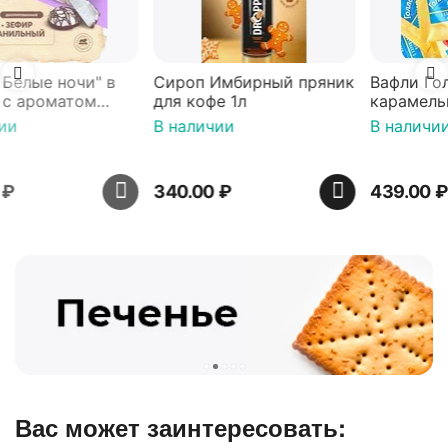
Сироп Имбирный пряник
Вафли Голландские с
для кофе 1л
карамельной начинкой
16 шт по 36 г ТМ Яшкино
В наличии
В наличии
340.00
₽
439.00
₽
Вас может заинтересовать:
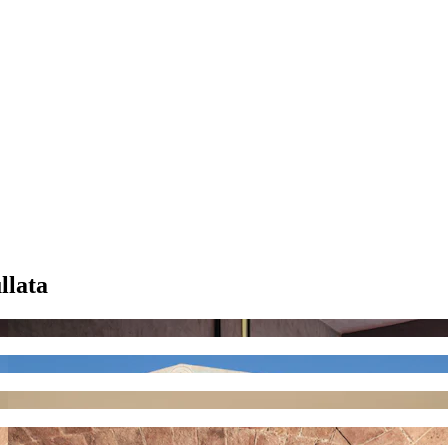
llata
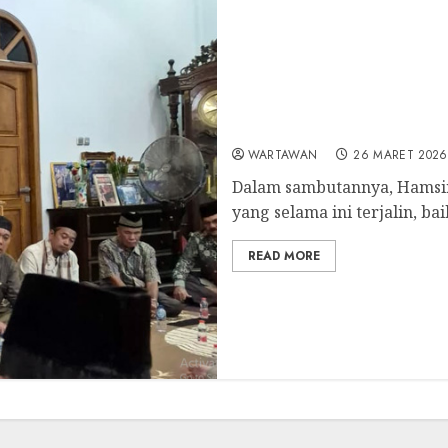
Kebersamaan Religius da
Group
WARTAWAN
26 MARET 2026
Dalam sambutannya, Hamsi
yang selama ini terjalin, baik
READ MORE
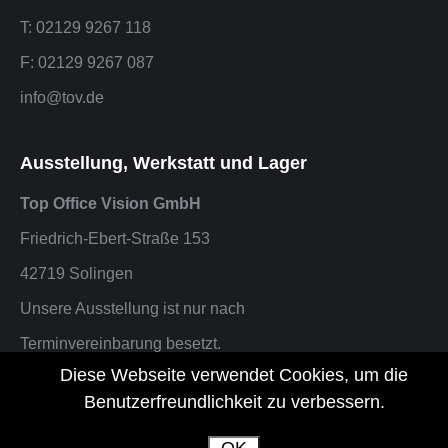
T: 02129 9267 118
F: 02129 9267 087
info@tov.de
Ausstellung, Werkstatt und Lager
Top Office Vision GmbH
Friedrich-Ebert-Straße 153
42719 Solingen
Unsere Ausstellung ist nur nach
Terminvereinbarung besetzt.
Diese Webseite verwendet Cookies, um die
F: 02129 9267 087 oder info@tov.de
Benutzerfreundlichkeit zu verbessern.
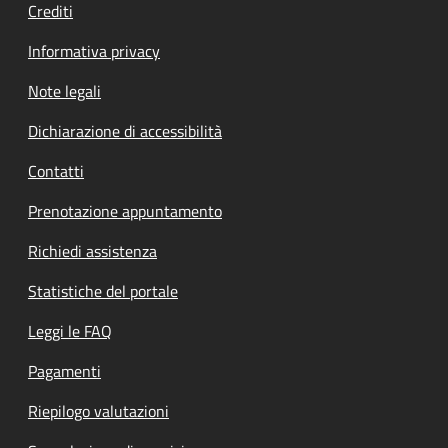
Crediti
Informativa privacy
Note legali
Dichiarazione di accessibilità
Contatti
Prenotazione appuntamento
Richiedi assistenza
Statistiche del portale
Leggi le FAQ
Pagamenti
Riepilogo valutazioni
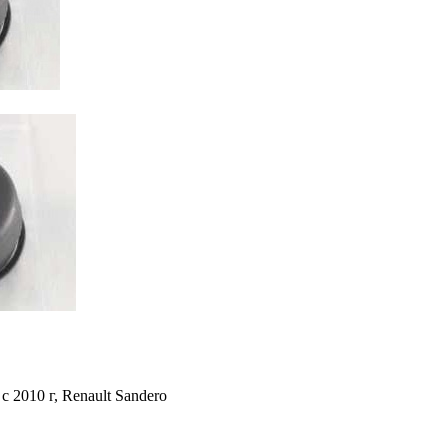
c 2010 г, Renault Sandero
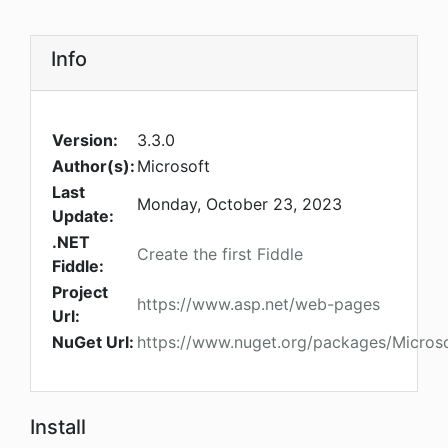
Info
Version:
3.3.0
Author(s):
Microsoft
Last
Monday, October 23, 2023
Update:
.NET
Create the first Fiddle
Fiddle:
Project
https://www.asp.net/web-pages
Url:
NuGet Url:
https://www.nuget.org/packages/Micros
Install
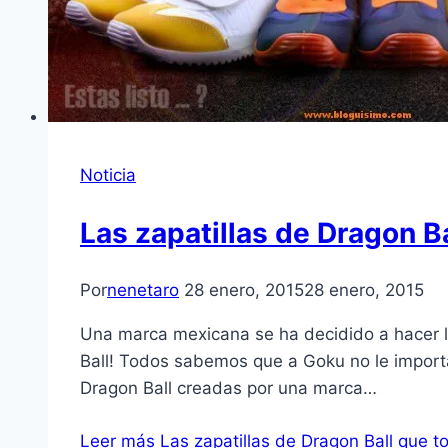
Noticia
Las zapatillas de Dragon B
Por
nenetaro
28 enero, 2015
28 enero, 2015
Una marca mexicana se ha decidido a hacer l
Ball! Todos sabemos que a Goku no le importa
Dragon Ball creadas por una marca…
Leer más
Las zapatillas de Dragon Ball que t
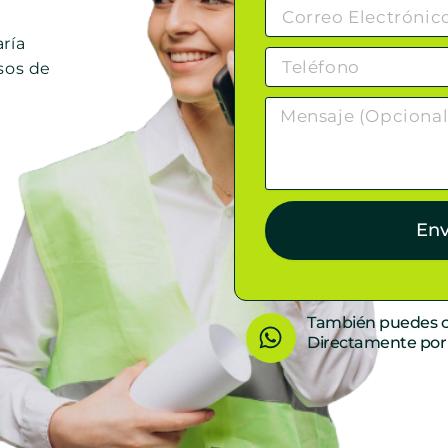
ría
sos de
Env
W
También puedes c
Directamente po
h
a
t
s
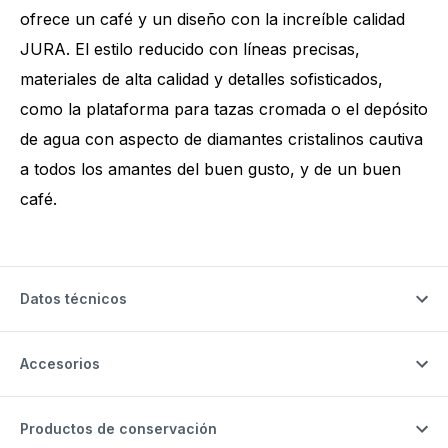
ofrece un café y un diseño con la increíble calidad
JURA. El estilo reducido con líneas precisas,
materiales de alta calidad y detalles sofisticados,
como la plataforma para tazas cromada o el depósito
de agua con aspecto de diamantes cristalinos cautiva
a todos los amantes del buen gusto, y de un buen
café.
Datos técnicos
Accesorios
Productos de conservación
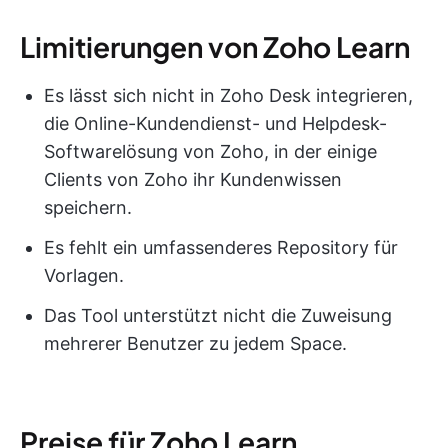
Limitierungen von Zoho Learn
Es lässt sich nicht in Zoho Desk integrieren,
die Online-Kundendienst- und Helpdesk-
Softwarelösung von Zoho, in der einige
Clients von Zoho ihr Kundenwissen
speichern.
Es fehlt ein umfassenderes Repository für
Vorlagen.
Das Tool unterstützt nicht die Zuweisung
mehrerer Benutzer zu jedem Space.
Preise für Zoho Learn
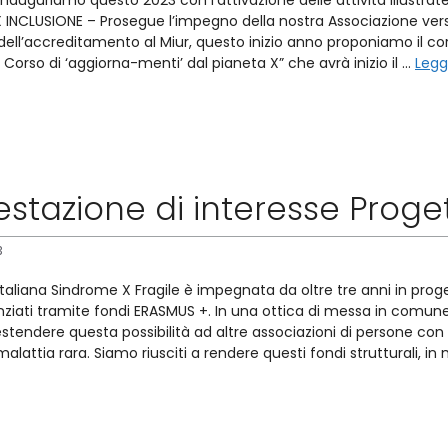
nauguriamo questo 2023 con l’attivazione delle attività illustrate
INCLUSIONE – Prosegue l’impegno della nostra Associazione vers
 dell’accreditamento al Miur, questo inizio anno proponiamo il co
 Corso di ‘aggiorna-menti’ dal pianeta X” che avrà inizio il …
Legg
estazione di interesse Prog
3
taliana Sindrome X Fragile è impegnata da oltre tre anni in proget
anziati tramite fondi ERASMUS +. In una ottica di messa in comune
tendere questa possibilità ad altre associazioni di persone con di
alattia rara. Siamo riusciti a rendere questi fondi strutturali, 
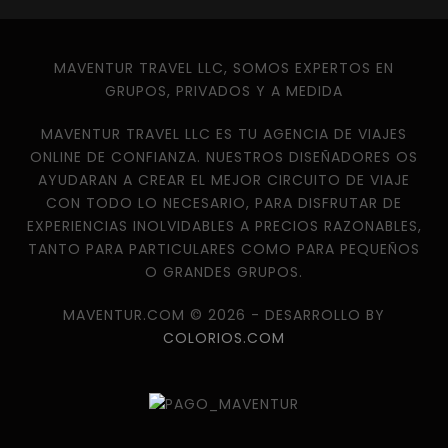
MAVENTUR TRAVEL LLC, SOMOS EXPERTOS EN
GRUPOS, PRIVADOS Y A MEDIDA
MAVENTUR TRAVEL LLC ES TU AGENCIA DE VIAJES
ONLINE DE CONFIANZA. NUESTROS DISEÑADORES OS
AYUDARAN A CREAR EL MEJOR CIRCUITO DE VIAJE
CON TODO LO NECESARIO, PARA DISFRUTAR DE
EXPERIENCIAS INOLVIDABLES A PRECIOS RAZONABLES,
TANTO PARA PARTICULARES COMO PARA PEQUEÑOS
O GRANDES GRUPOS.
MAVENTUR.COM © 2026 - DESARROLLO BY
COLORIOS.COM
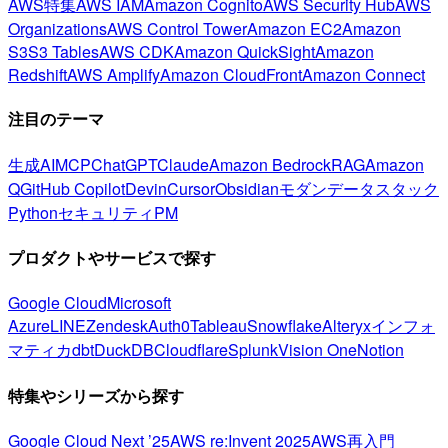
AWS特集
AWS IAM
Amazon Cognito
AWS Security Hub
AWS
Organizations
AWS Control Tower
Amazon EC2
Amazon
S3
S3 Tables
AWS CDK
Amazon QuickSight
Amazon
Redshift
AWS Amplify
Amazon CloudFront
Amazon Connect
注目のテーマ
生成AI
MCP
ChatGPT
Claude
Amazon Bedrock
RAG
Amazon
Q
GitHub Copilot
Devin
Cursor
Obsidian
モダンデータスタック
Python
セキュリティ
PM
プロダクトやサービスで探す
Google Cloud
Microsoft
Azure
LINE
Zendesk
Auth0
Tableau
Snowflake
Alteryx
インフォ
マティカ
dbt
DuckDB
Cloudflare
Splunk
Vision One
Notion
特集やシリーズから探す
Google Cloud Next ’25
AWS re:Invent 2025
AWS再入門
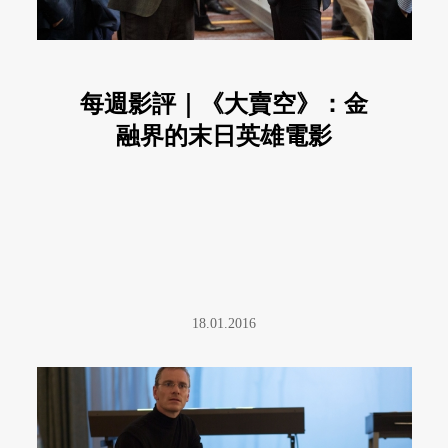
每週影評｜《大賣空》：金
融界的末日英雄電影
18.01.2016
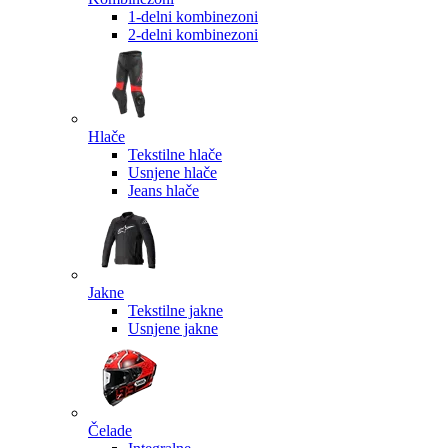
1-delni kombinezoni
2-delni kombinezoni
Hlače
Tekstilne hlače
Usnjene hlače
Jeans hlače
Jakne
Tekstilne jakne
Usnjene jakne
Čelade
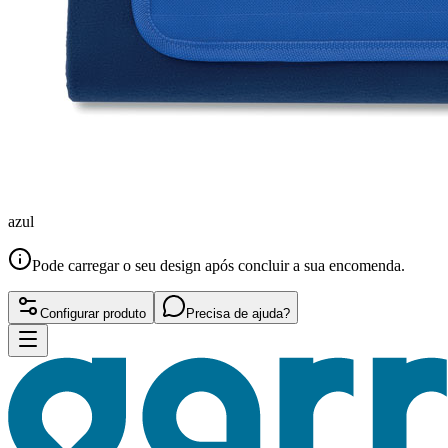
azul
Pode carregar o seu design após concluir a sua encomenda.
Configurar produto
Precisa de ajuda?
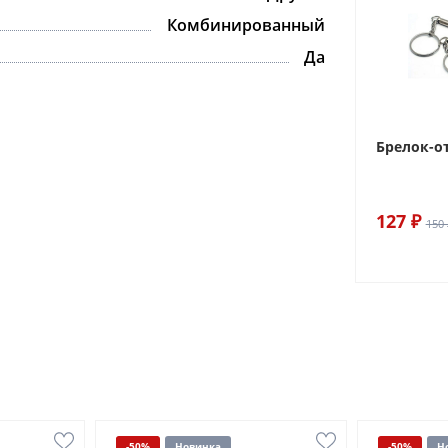
Комбинированный
Да
Брелок-о
127 ₽
150 
-50%
Новинка
-50%
Н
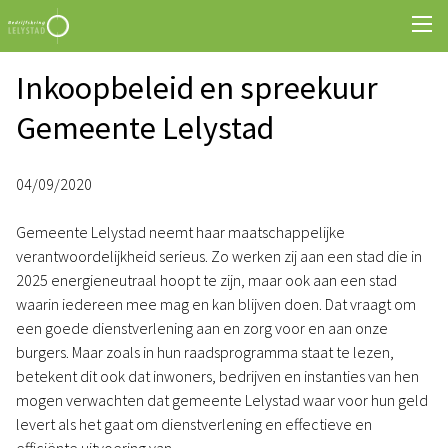
Inkoopbeleid en spreekuur
Gemeente Lelystad
04/09/2020
Gemeente Lelystad neemt haar maatschappelijke
verantwoordelijkheid serieus. Zo werken zij aan een stad die in
2025 energieneutraal hoopt te zijn, maar ook aan een stad
waarin iedereen mee mag en kan blijven doen. Dat vraagt om
een goede dienstverlening aan en zorg voor en aan onze
burgers. Maar zoals in hun raadsprogramma staat te lezen,
betekent dit ook dat inwoners, bedrijven en instanties van hen
mogen verwachten dat gemeente Lelystad waar voor hun geld
levert als het gaat om dienstverlening en effectieve en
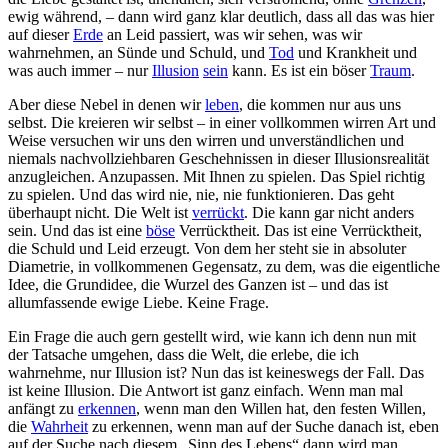
ewig während, – dann wird ganz klar deutlich, dass all das was hier
auf dieser
Erde
an Leid passiert, was wir sehen, was wir
wahrnehmen, an Sünde und Schuld, und
Tod
und Krankheit und
was auch immer – nur
Illusion
sein
kann. Es ist ein böser
Traum
.
Aber diese Nebel in denen wir
leben
, die kommen nur aus uns
selbst. Die kreieren wir selbst – in einer vollkommen wirren Art und
Weise versuchen wir uns den wirren und unverständlichen und
niemals nachvollziehbaren Geschehnissen in dieser Illusionsrealität
anzugleichen. Anzupassen. Mit Ihnen zu spielen. Das Spiel richtig
zu spielen. Und das wird nie, nie, nie funktionieren. Das geht
überhaupt nicht. Die Welt ist
verrückt
. Die kann gar nicht anders
sein. Und das ist eine
böse
Verrücktheit. Das ist eine Verrücktheit,
die Schuld und Leid erzeugt. Von dem her steht sie in absoluter
Diametrie, in vollkommenen Gegensatz, zu dem, was die eigentliche
Idee, die Grundidee, die Wurzel des Ganzen ist – und das ist
allumfassende ewige Liebe. Keine Frage.
Ein Frage die auch gern gestellt wird, wie kann ich denn nun mit
der Tatsache umgehen, dass die Welt, die erlebe, die ich
wahrnehme, nur Illusion ist? Nun das ist keineswegs der Fall. Das
ist keine Illusion. Die Antwort ist ganz einfach. Wenn man mal
anfängt zu
erkennen
, wenn man den Willen hat, den festen Willen,
die
Wahrheit
zu erkennen, wenn man auf der Suche danach ist, eben
auf der Suche nach diesem „Sinn des Lebens“ dann wird man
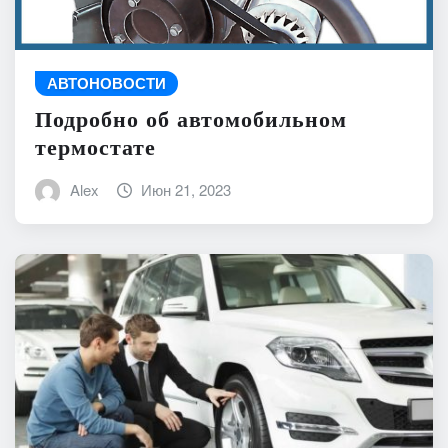
АВТОНОВОСТИ
Подробно об автомобильном
термостате
Alex
Июн 21, 2023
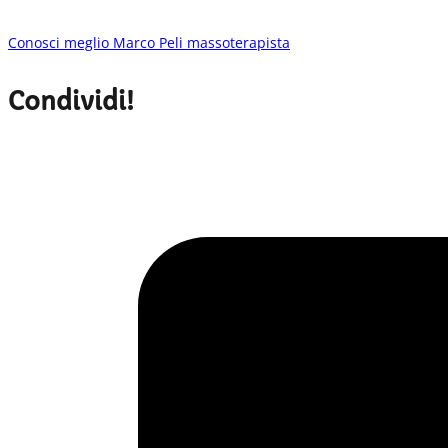
Conosci meglio Marco Peli massoterapista
Condividi!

★ ★ ★ ★ ★ ★ ★

*AIM OF THE EXERCISE*. Nothing but the lines above from the one that has "Una marca mexicana se ha decidido a hacer l" down to the one that has "Preise für Zoho Learn" belongs in the answer, copied exactly, without pictures.

*ANSWER BOX*.
Una marca mexicana se ha decidido a hacer l
Ball! Todos sabemos que a Goku no le importa
Dragon Ball creadas por una marca…
Leer más
Las zapatillas de Dragon Ball que t
ría
sos de
Env
W
También puedes c
Directamente po
h
a
t
s
ofrece un café y un diseño con la increíble calidad
JURA. El estilo reducido con líneas precisas,
materiales de alta calidad y detalles sofisticados,
como la plataforma para tazas cromada o el depósito
de agua con aspecto de diamantes cristalinos cautiva
a todos los amantes del buen gusto, y de un buen
café.
Datos técnicos
Accesorios
Productos de conservación
Limitierungen von Zoho Learn
Es lässt sich nicht in Zoho Desk integrieren,
die Online-Kundendienst- und Helpdesk-
Softwarelösung von Zoho, in der einige
Clients von Zoho ihr Kundenwissen
speichern.
Es fehlt ein umfassenderes Repository für
Vorlagen.
Das Tool unterstützt nicht die Zuweisung
mehrerer Benutzer zu jedem Space.
Preise für Zoho Learn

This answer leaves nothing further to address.